Good Progress – But More Work to Do to Make Forestry Safe

1 February 2016

A reduction in deaths and serious injuries in forestry since 2013 is encouraging but there is more work to be done yet, the Forest Industry Safety Council (FISC) says.

WorkSafe figures show serious injuries halved to 78 in 2015 from 160 in 2013, FISC National Safety Director Fiona Ewing says.

“The trend is going in the right direction but we can’t rest on our laurels. Three forestry workers died in 2015. That’s well down on the 10 who died in 2013 but it’s up from just one in 2014.

“The only acceptable number of fatalities and serious injuries in forestry is zero – so we’ve still got a lot of work to do to reach that ambitious target.”

Fiona says FISC – set up last year in response to the high death toll in 2013 – has been working to ensure sustained safety improvements in all areas of forestry.

“There’s a risk that with fatalities dropping from their 2013 peak people will think we can tick safety off as being sorted and move on.

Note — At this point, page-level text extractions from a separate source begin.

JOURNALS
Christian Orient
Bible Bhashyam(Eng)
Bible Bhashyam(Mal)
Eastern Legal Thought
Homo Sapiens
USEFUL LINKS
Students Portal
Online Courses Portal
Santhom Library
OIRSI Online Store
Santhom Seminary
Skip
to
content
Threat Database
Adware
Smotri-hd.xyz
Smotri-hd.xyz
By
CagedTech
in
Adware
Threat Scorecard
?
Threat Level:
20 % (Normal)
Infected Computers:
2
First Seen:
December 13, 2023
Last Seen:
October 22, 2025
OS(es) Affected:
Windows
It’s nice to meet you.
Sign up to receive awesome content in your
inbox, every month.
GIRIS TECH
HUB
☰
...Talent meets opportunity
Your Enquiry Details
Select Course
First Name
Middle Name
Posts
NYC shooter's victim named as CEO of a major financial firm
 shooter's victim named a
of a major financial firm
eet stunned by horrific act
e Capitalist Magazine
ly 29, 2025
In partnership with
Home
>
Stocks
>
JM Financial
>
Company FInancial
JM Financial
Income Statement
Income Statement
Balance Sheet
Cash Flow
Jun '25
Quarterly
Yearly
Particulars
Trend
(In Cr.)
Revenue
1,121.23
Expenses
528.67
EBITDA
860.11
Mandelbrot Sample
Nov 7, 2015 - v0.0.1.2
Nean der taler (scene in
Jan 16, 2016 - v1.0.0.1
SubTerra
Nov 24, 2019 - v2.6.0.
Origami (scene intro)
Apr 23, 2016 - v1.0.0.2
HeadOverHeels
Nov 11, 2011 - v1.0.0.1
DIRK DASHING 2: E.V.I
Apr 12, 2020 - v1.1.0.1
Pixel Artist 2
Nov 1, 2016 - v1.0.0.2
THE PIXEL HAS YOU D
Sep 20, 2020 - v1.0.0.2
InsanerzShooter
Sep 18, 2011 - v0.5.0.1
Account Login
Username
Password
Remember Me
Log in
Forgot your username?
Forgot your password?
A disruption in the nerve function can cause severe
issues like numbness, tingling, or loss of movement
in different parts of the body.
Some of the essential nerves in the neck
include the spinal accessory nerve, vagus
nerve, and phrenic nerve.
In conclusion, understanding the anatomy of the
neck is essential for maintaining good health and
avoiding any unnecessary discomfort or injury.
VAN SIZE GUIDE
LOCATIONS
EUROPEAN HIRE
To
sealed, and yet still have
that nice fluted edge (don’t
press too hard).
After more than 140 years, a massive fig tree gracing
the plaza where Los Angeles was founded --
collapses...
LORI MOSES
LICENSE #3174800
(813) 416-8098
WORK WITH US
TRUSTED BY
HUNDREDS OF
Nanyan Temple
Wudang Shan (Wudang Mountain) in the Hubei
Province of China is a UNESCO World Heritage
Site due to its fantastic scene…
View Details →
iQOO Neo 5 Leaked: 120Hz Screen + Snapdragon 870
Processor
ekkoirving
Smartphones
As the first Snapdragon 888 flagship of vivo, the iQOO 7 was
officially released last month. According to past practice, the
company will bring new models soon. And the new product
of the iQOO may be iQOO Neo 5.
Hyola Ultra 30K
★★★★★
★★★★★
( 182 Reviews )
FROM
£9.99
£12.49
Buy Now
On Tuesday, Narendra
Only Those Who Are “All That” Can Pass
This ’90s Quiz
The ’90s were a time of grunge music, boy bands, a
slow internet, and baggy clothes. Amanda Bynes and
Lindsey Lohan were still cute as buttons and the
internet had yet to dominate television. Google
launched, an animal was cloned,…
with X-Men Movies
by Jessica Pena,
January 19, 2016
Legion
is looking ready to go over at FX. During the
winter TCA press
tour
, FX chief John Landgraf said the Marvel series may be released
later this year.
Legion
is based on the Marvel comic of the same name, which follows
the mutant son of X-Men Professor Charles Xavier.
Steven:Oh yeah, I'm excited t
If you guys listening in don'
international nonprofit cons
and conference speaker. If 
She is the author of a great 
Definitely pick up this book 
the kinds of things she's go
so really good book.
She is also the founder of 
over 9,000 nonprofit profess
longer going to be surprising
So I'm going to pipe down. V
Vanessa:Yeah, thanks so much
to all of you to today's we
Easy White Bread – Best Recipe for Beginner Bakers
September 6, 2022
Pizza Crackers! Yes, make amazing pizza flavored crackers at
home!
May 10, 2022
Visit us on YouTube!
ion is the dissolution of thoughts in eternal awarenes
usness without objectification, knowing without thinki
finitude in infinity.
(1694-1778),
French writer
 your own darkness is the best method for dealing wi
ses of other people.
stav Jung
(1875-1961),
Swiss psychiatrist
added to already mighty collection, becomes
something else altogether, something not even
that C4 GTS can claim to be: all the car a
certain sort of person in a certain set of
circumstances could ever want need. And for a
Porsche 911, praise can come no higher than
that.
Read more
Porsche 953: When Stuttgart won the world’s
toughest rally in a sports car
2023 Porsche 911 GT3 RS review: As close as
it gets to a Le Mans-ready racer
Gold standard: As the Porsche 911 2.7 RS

But experience tell us that the minute we take our eye off the ball those fatality and serious injury rates will start climbing back up again.

“Some of the performance improvements have come from big companies investing in more mechanisation that removes people from manual felling. That’s excellent. But smaller other operators might not be able to afford new equipment so it’s essential that we get them working safely with the people and equipment they already have.”

This year FISC will focus on ensuring industry players understand what’s required of them under the new Health and Safety at Work Act, which comes into force in April.

“We’re working closely with WorkSafe NZ to produce pragmatic guidance on four key changes in the Act - new duties for directors and CEOs, new obligations in the supply chain and towards contractors, requirements to involve workers in health and safety, and improved risk management. We will focus on sharing good practice and the safetree.nz web site has been set up to provide a one-stop shop for the industry to access and share good practice information.